Raccoon's first two girls--Sarah and Lucy--have not been re-offered for sale.  The two Mikas, however, are an open edition, as is the newest girl, White Emma.  I have not ordered Emma.  I see a slight asymmetry in her sculpt that bothers me.  I had the same problem with Iplehouse Lahela.  As soon as I perceived that she had one eye smaller than the other, I couldn't un-see the asymmetry and ended up selling her.  I know people's faces are not perfectly symmetrical, but there you are.  When it comes to a doll I need both eyes to be the same size and shape.  *Edited to add that Raccoon has added a Black Emma to the dolls available.  Her makeup is reminiscent of Lucy's pin-up makeup but with darker red lips.  The heavy black eye makeup actually makes the eyes look the same size.  I'm in trouble.
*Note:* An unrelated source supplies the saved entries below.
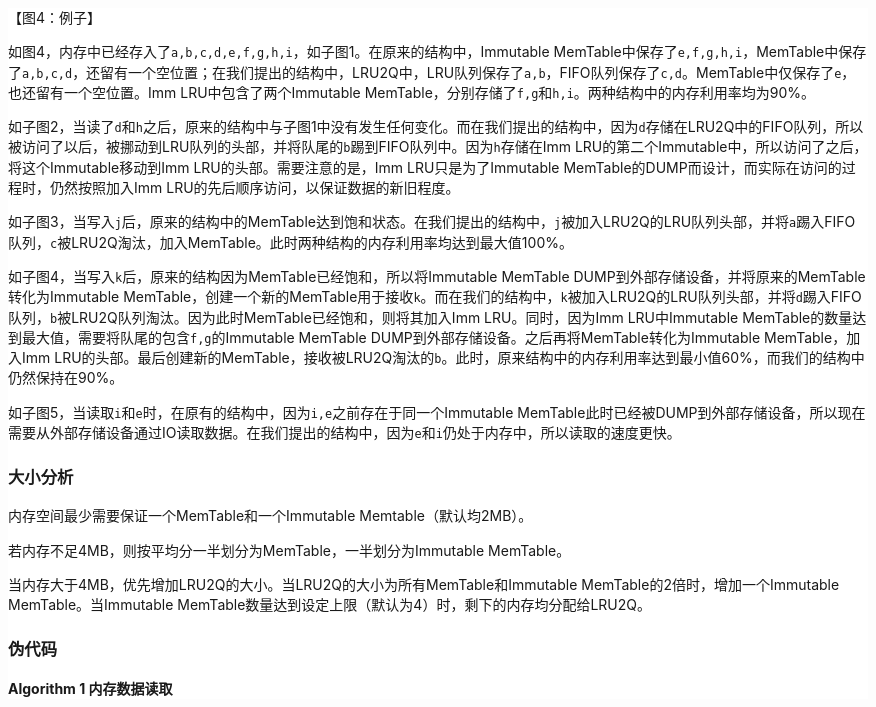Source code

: 
【图4：例子】

如图4，内存中已经存入了`a,b,c,d,e,f,g,h,i`，如子图1。在原来的结构中，Immutable MemTable中保存了`e,f,g,h,i`，MemTable中保存了`a,b,c,d`，还留有一个空位置；在我们提出的结构中，LRU2Q中，LRU队列保存了`a,b`，FIFO队列保存了`c,d`。MemTable中仅保存了`e`，也还留有一个空位置。Imm LRU中包含了两个Immutable MemTable，分别存储了`f,g`和`h,i`。两种结构中的内存利用率均为90%。

如子图2，当读了`d`和`h`之后，原来的结构中与子图1中没有发生任何变化。而在我们提出的结构中，因为`d`存储在LRU2Q中的FIFO队列，所以被访问了以后，被挪动到LRU队列的头部，并将队尾的`b`踢到FIFO队列中。因为`h`存储在Imm LRU的第二个Immutable中，所以访问了之后，将这个Immutable移动到Imm LRU的头部。需要注意的是，Imm LRU只是为了Immutable MemTable的DUMP而设计，而实际在访问的过程时，仍然按照加入Imm LRU的先后顺序访问，以保证数据的新旧程度。

如子图3，当写入`j`后，原来的结构中的MemTable达到饱和状态。在我们提出的结构中，`j`被加入LRU2Q的LRU队列头部，并将`a`踢入FIFO队列，`c`被LRU2Q淘汰，加入MemTable。此时两种结构的内存利用率均达到最大值100%。

如子图4，当写入`k`后，原来的结构因为MemTable已经饱和，所以将Immutable MemTable DUMP到外部存储设备，并将原来的MemTable转化为Immutable MemTable，创建一个新的MemTable用于接收`k`。而在我们的结构中，`k`被加入LRU2Q的LRU队列头部，并将`d`踢入FIFO队列，`b`被LRU2Q队列淘汰。因为此时MemTable已经饱和，则将其加入Imm LRU。同时，因为Imm LRU中Immutable MemTable的数量达到最大值，需要将队尾的包含`f,g`的Immutable MemTable DUMP到外部存储设备。之后再将MemTable转化为Immutable MemTable，加入Imm LRU的头部。最后创建新的MemTable，接收被LRU2Q淘汰的`b`。此时，原来结构中的内存利用率达到最小值60%，而我们的结构中仍然保持在90%。

如子图5，当读取`i`和`e`时，在原有的结构中，因为`i,e`之前存在于同一个Immutable MemTable此时已经被DUMP到外部存储设备，所以现在需要从外部存储设备通过IO读取数据。在我们提出的结构中，因为`e`和`i`仍处于内存中，所以读取的速度更快。

### 大小分析

内存空间最少需要保证一个MemTable和一个Immutable Memtable（默认均2MB）。

若内存不足4MB，则按平均分一半划分为MemTable，一半划分为Immutable MemTable。

当内存大于4MB，优先增加LRU2Q的大小。当LRU2Q的大小为所有MemTable和Immutable MemTable的2倍时，增加一个Immutable MemTable。当Immutable MemTable数量达到设定上限（默认为4）时，剩下的内存均分配给LRU2Q。

### 伪代码

**Algorithm 1 内存数据读取**
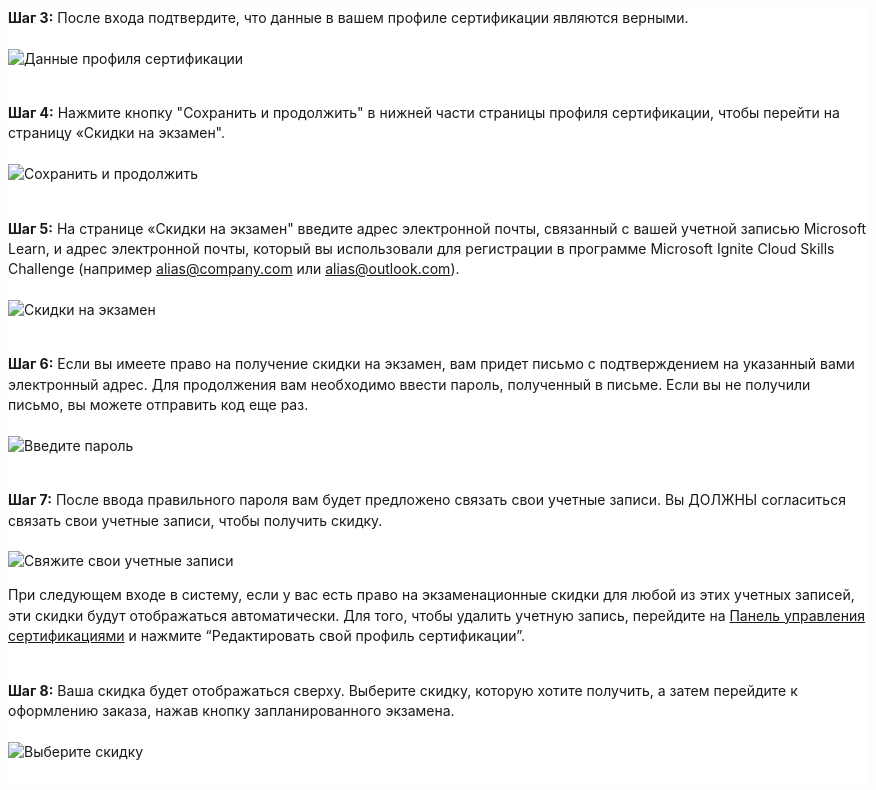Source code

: **Шаг 3:** После входа подтвердите, что данные в вашем профиле сертификации являются верными.
<br/>
<br/>
![Данные профиля сертификации](images/ignite-cloud-skills-step3.png)
<br/>
<br/>

**Шаг 4:** Нажмите кнопку "Сохранить и продолжить" в нижней части страницы профиля сертификации, чтобы перейти на страницу «Скидки на экзамен".
<br/>
<br/>
![Сохранить и продолжить](images/ignite-cloud-skills-step4.png)
<br/>
<br/>

**Шаг 5:** На странице «Скидки на экзамен" введите адрес электронной почты, связанный с вашей учетной записью Microsoft Learn, и адрес электронной почты, который вы использовали для регистрации в программе Microsoft Ignite Cloud Skills Challenge (например alias@company.com или alias@outlook.com). 
<br/>
<br/>
![Скидки на экзамен](images/ignite-cloud-skills-step5.png)
<br/>
<br/>

**Шаг 6:** Если вы имеете право на получение скидки на экзамен, вам придет письмо с подтверждением на указанный вами электронный адрес. Для продолжения вам необходимо ввести пароль, полученный в письме. Если вы не получили письмо, вы можете отправить код еще раз.
<br/>
<br/>
![Введите пароль](images/ignite-cloud-skills-step6.png)
<br/>
<br/>

**Шаг 7:** После ввода правильного пароля вам будет предложено связать свои учетные записи. Вы ДОЛЖНЫ согласиться связать свои учетные записи, чтобы получить скидку.
<br/>
<br/>
![Свяжите свои учетные записи](images/ignite-cloud-skills-step7.png)

При следующем входе в систему, если у вас есть право на экзаменационные скидки для любой из этих учетных записей, эти скидки будут отображаться автоматически. Для того, чтобы удалить учетную запись, перейдите на [Панель управления сертификациями](https://aka.ms/certdashboard) и нажмите “Редактировать свой профиль сертификации”. 
<br/>
<br/>

**Шаг 8:** Ваша скидка будет отображаться сверху. Выберите скидку, которую хотите получить, а затем перейдите к оформлению заказа, нажав кнопку запланированного экзамена.
<br/>
<br/>
![Выберите скидку](images/ignite-cloud-skills-step8.png)
<br/>
<br/>
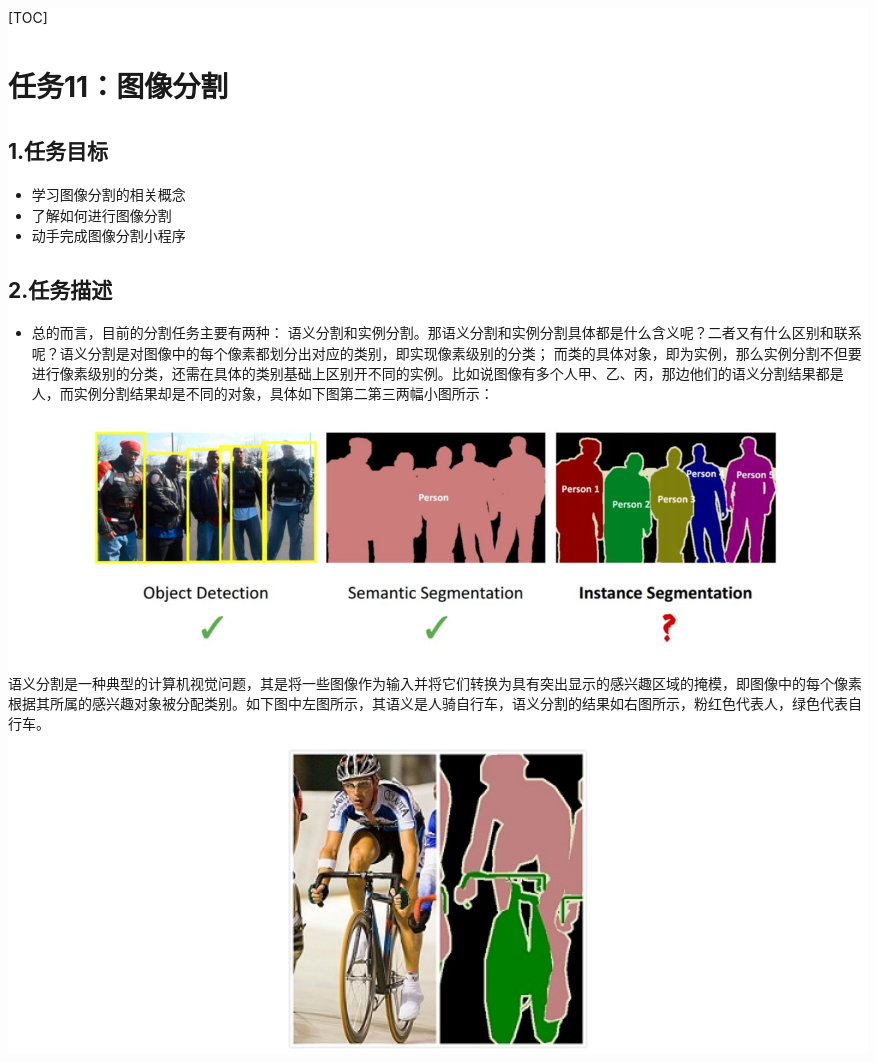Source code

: [TOC]

# 任务11：图像分割

## 1.任务目标



- 学习图像分割的相关概念
- 了解如何进行图像分割
- 动手完成图像分割小程序

## 2.任务描述


- 总的而言，目前的分割任务主要有两种： 语义分割和实例分割。那语义分割和实例分割具体都是什么含义呢？二者又有什么区别和联系呢？语义分割是对图像中的每个像素都划分出对应的类别，即实现像素级别的分类； 而类的具体对象，即为实例，那么实例分割不但要进行像素级别的分类，还需在具体的类别基础上区别开不同的实例。比如说图像有多个人甲、乙、丙，那边他们的语义分割结果都是人，而实例分割结果却是不同的对象，具体如下图第二第三两幅小图所示： 


<div align=center>
    <!-- ![应用场景](./img/16cv应用场景.jpg) -->
    <img src="./img/ch11/1.jpg" width="700"/>
</div>

语义分割是一种典型的计算机视觉问题，其是将一些图像作为输入并将它们转换为具有突出显示的感兴趣区域的掩模，即图像中的每个像素根据其所属的感兴趣对象被分配类别。如下图中左图所示，其语义是人骑自行车，语义分割的结果如右图所示，粉红色代表人，绿色代表自行车。


<div align=center>
    <!-- ![应用场景](./img/16cv应用场景.jpg) -->
    <img src="./img/ch11/8.jpg" width="300"/>
</div>

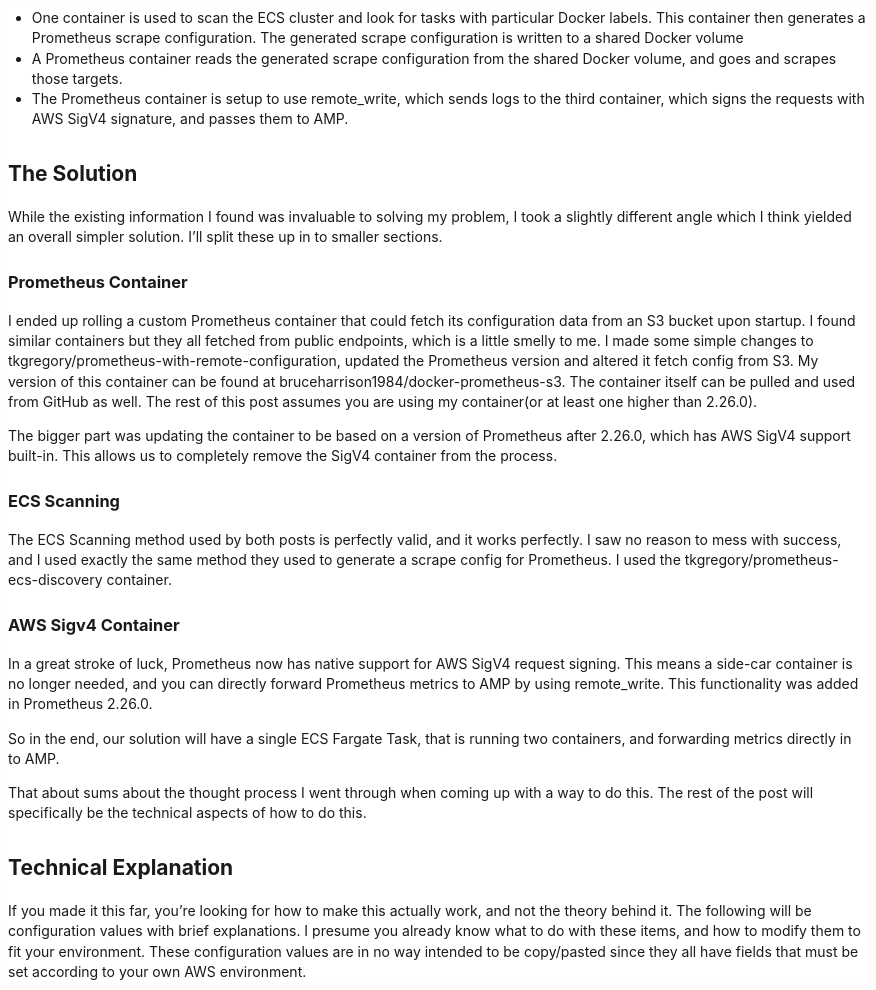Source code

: - One container is used to scan the ECS cluster and look for tasks with particular Docker labels. This container then generates a Prometheus scrape configuration. The generated scrape configuration is written to a shared Docker volume
- A Prometheus container reads the generated scrape configuration from the shared Docker volume, and goes and scrapes those targets.
- The Prometheus container is setup to use remote_write, which sends logs to the third container, which signs the requests with AWS SigV4 signature, and passes them to AMP.

## The Solution

While the existing information I found was invaluable to solving my problem, I took a slightly different angle which I think yielded an overall simpler solution. I’ll split these up in to smaller sections.

### Prometheus Container

I ended up rolling a custom Prometheus container that could fetch its configuration data from an S3 bucket upon startup. I found similar containers but they all fetched from public endpoints, which is a little smelly to me. I made some simple changes to tkgregory/prometheus-with-remote-configuration, updated the Prometheus version and altered it fetch config from S3. My version of this container can be found at bruceharrison1984/docker-prometheus-s3. The container itself can be pulled and used from GitHub as well. The rest of this post assumes you are using my container(or at least one higher than 2.26.0).

The bigger part was updating the container to be based on a version of Prometheus after 2.26.0, which has AWS SigV4 support built-in. This allows us to completely remove the SigV4 container from the process.

### ECS Scanning

The ECS Scanning method used by both posts is perfectly valid, and it works perfectly. I saw no reason to mess with success, and I used exactly the same method they used to generate a scrape config for Prometheus. I used the tkgregory/prometheus-ecs-discovery container.

### AWS Sigv4 Container

In a great stroke of luck, Prometheus now has native support for AWS SigV4 request signing. This means a side-car container is no longer needed, and you can directly forward Prometheus metrics to AMP by using remote_write. This functionality was added in Prometheus 2.26.0.

So in the end, our solution will have a single ECS Fargate Task, that is running two containers, and forwarding metrics directly in to AMP.

That about sums about the thought process I went through when coming up with a way to do this. The rest of the post will specifically be the technical aspects of how to do this.

## Technical Explanation

If you made it this far, you’re looking for how to make this actually work, and not the theory behind it. The following will be configuration values with brief explanations. I presume you already know what to do with these items, and how to modify them to fit your environment. These configuration values are in no way intended to be copy/pasted since they all have fields that must be set according to your own AWS environment.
I think I prefer the Paris style for her.

I still have a number of dolls listed for sale on Den of Angels.  Until they find new homes, I won't be ordering anyone new.  The last order I placed was for a basic edition FairyLand F60 Lacrima:  no outfit, no wig, no face-up, no extras of any kind.  It's the only way I could afford her.  She'll need high heel feet, which I don't believe are included in the basic doll.  I'd better check and then order them separately.  After that I'll be sitting on my hands so I don't press any more Buy buttons.

Now I'm off to finish sewing a dress and jacket for Resin Ellowyne.  I just need to close up the jacket lining and add embellishments to both pieces.  The pattern includes a hat and purse.  Maybe I'll make them.  Or not.  We'll see.